Texto de António Costa, Director, hoje publicado no Diário Económico.
Vítor Gaspar sai do Governo como não se
esperava, especialmente de quem assumiu todo o protagonismo, e nunca o
recusou, zangado com a sua incapacidade para levar a efeito a reforma do
Estado, zangado com o primeiro-ministro por ausência de uma liderança
de suporte ao ajustamento, zangado com os seus colegas de Governo. E
assinou, como nunca o fez o melhor discurso de António José Seguro, a
certidão de óbito deste Governo. Só falta saber a data.
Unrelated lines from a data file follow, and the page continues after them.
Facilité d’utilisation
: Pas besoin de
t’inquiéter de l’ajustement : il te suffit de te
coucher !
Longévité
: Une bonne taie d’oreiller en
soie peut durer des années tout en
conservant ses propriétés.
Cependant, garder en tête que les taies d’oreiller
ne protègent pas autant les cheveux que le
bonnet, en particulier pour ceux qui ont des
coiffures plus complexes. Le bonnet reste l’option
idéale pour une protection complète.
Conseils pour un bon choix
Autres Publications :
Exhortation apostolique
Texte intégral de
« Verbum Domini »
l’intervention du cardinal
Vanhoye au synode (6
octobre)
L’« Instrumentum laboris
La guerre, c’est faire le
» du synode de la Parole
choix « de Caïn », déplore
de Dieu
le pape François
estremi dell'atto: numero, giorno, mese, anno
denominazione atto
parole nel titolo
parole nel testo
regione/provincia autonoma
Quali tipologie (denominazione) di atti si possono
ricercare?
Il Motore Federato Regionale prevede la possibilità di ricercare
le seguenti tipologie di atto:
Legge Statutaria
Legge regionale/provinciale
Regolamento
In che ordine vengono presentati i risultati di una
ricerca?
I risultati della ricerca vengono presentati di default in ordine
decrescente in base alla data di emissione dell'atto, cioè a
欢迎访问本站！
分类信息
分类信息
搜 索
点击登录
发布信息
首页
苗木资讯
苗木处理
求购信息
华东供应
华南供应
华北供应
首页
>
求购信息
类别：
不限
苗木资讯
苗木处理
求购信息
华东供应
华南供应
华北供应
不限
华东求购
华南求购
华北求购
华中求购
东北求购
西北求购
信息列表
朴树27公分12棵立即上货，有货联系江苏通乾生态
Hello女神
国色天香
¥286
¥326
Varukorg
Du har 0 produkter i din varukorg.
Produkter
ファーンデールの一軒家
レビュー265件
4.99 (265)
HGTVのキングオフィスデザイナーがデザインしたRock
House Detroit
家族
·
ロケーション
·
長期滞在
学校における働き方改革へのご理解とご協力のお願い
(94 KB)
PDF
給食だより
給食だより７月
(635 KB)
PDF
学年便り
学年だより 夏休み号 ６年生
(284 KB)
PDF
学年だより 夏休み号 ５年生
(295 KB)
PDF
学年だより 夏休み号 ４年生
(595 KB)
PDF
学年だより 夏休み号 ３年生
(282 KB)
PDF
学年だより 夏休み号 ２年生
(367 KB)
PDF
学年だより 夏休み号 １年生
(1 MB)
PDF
Ao contrário do que parece, a saída de Vítor Gaspar neste
momento, nestas circunstâncias, por estas razões, que o próprio
explicitou numa carta - uma peça de antologia para a história política e
económica do país - é um péssimo sinal. Vítor Gaspar é o responsável
directo pela recuperação da credibilidade do país junto dos mercados e
dos credores, os actuais, ou seja, a ‘troika', e os futuros. Tem esse
crédito, ninguém lho tira. Mas não percebeu o país que tinha, falo do
país económico, da estrutura empresarial, dos trabalhadores. Nem sequer a
sua dimensão política, desvalorizou-a a todos os outros objectivos,
externos. E, portanto, o que fez de melhor acabou por ser o principal
obstáculo à sua actuação como ministro das Finanças.
É, ainda assim,
uma saída que fragiliza o Governo. Porquê? Porque Vítor Gaspar
confessou a sua incapacidade para levar o acordo com a ‘troika' até ao
fim, até Junho de 2014. Assume-o de forma séria e honesta, porque já não
tinha a credibilidade e confiança de ninguém. Nem sequer da ‘troika',
como se percebeu nos últimos dias. O problema, a questão que fica, é
porquê? Por responsabilidades próprias e, sobretudo, por falta de apoio
político, do primeiro-ministro e do resto do Governo.
Quando são muitas as dúvidas sobre a capacidade do Governo de
levar a cabo a reforma do Estado, Vítor Gaspar deixa claro que não tem
dúvidas nenhumas. Não será mesmo para fazer, ou, então, muita coisa tem
de mudar. A certidão de óbito está passada, é mais grave do que qualquer
declaração de António José Seguro ou qualquer greve geral, e tem a
assinatura do mais insuspeito dos subscritores, o próprio Gaspar.
O que fica, então, para a nova, e surpreendente, ministra das
Finanças, agora, número três do Governo, depois de Paulo Portas? Maria
Luís Albuquerque não vai mudar de política, vai tentar fazer, de facto, o
que Vítor Gaspar não conseguiu. Sem o mesmo peso político, mas com um
perfil de executiva, dura e rigorosa, apesar dos ‘swap', que, agora, se
tiverem algum desenlace, arrastarão todo o Governo.
Pedro Passos Coelho centraliza o poder em torno de três pessoas
que são da sua total confiança política: Carlos Moedas, Poiares Maduro e
Maria Luís Albuquerque. A ministra das Finanças tem pulso firme,
conhece os dossiês e é conhecida da ‘troika', com quem o Governo tem
ainda de negociar o fim deste acordo e o novo programa cautelar. O
primeiro-ministro não tinha outra solução, nem melhor. Mas se é a
solução possível, o sucesso do seu trabalho está longe de estar
garantido. Como escreve Vítor Gaspar, que se despede com "amizade,
lealdade e admiração".
O primeiro teste, de Maria Luís Albuquerque e do próprio Governo,
vai ser o Orçamento do Estado para 2014. Vai ser mais relevante para o
futuro político deste Governo, e do país, do que o resultado das
autárquicas.
PS: A demissão de Vítor Gaspar do Governo coincide com o regresso de
Teixeira dos Santos à vida política. Poderia ser mais irónico?